Ama… Alper’in atıldığı pozisyondan dakikalarca önce Soldado atılabileceği pozisyonda atılmamış. Yani gerçekliğin, Aykut’un saydığı ve her biri doğru olan —doğru kabul edilebilecek olan— unsurlarının dışında, onun saymadığı unsurları da var. Madem hakem Fenerbahçe’yi doğramaya çıkmış, neden daha önce eline fırsat geçmişken Soldado’yu atmamış?
Soldado’yu atması gerekirdi ve bunu ben söylemiyorum. Aykut’un teorisini kendince sebeplerle tekrarlayan Rıdvan söylüyor. Aykut’un hikâyesini anlatıyor, anlatıyor ve sonra da ekliyor: “Hakem Soldado’yu a-ta-ma-dı, ‘atmadı’ demiyorum, ‘a-ta-ma-dı’ diyorum”. Kabahat TFF’de imiş. Falan, filan.
E, evet, TFF kabahatli. İyi de, her lafın başında, ilgisi olsun olmasın kendisine övgüler düzdüğün Erdoğan’ın marifeti o TFF. Her şey gibi… Nasıl Basketbol Federasyonu’nun başına, aday olması bile kanunen mümkün olmayan Hidayet’i getirmek için müdahil oldu ve keyfi bir biçimde kanunları hiçe saydıysa, Demirören için de müdahil oldu. Şimdi de olsun istiyorsun. Senin için olsun istiyorsun. Yani TFF için olağan şartlarda mücadele edip Başkan olmak gibi bir hayalin yok, Reis seni işaret etsin de sen ol istiyorsun.

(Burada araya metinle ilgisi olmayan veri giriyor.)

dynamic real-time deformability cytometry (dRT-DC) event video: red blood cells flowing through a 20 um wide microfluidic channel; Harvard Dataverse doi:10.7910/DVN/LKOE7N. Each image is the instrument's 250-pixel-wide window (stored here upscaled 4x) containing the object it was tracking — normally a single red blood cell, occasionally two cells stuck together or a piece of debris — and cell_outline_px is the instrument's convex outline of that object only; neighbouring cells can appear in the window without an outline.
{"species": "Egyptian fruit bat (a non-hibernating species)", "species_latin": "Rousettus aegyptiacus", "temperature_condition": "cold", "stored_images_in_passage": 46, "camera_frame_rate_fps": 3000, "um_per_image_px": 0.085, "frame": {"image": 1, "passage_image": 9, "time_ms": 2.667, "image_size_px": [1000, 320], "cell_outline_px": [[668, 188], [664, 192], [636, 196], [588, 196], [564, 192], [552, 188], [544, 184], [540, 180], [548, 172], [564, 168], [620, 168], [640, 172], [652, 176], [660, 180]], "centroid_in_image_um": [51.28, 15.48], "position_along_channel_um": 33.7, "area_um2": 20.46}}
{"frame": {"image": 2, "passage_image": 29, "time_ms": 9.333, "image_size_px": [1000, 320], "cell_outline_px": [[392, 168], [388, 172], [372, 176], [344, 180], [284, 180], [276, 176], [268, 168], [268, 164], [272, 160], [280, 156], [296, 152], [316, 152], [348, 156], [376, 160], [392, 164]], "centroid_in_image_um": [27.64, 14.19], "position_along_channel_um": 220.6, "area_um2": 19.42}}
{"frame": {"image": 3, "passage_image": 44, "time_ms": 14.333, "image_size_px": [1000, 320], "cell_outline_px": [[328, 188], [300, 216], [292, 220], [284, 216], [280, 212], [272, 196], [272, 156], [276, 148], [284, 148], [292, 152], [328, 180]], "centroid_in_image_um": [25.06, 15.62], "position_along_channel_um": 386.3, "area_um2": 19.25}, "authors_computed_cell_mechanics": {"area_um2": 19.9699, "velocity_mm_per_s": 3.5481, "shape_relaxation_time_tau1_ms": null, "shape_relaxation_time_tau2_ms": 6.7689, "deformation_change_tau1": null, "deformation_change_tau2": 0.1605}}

Eh, referandum öncesinde herkesi Evet demeye davet edip, sonrasında da zerre kadar utanmadan “Evet dedik diye bizi cezalandırıyorlar” diyen Rıdvan bu. Hayır dediği için hayatı kararmış binlerce insan orada dururken, utanmadan… Demirören muhtemelen, bunca rezalete rağmen, sırf Evet dediği için koltuğunu muhafaza ederken…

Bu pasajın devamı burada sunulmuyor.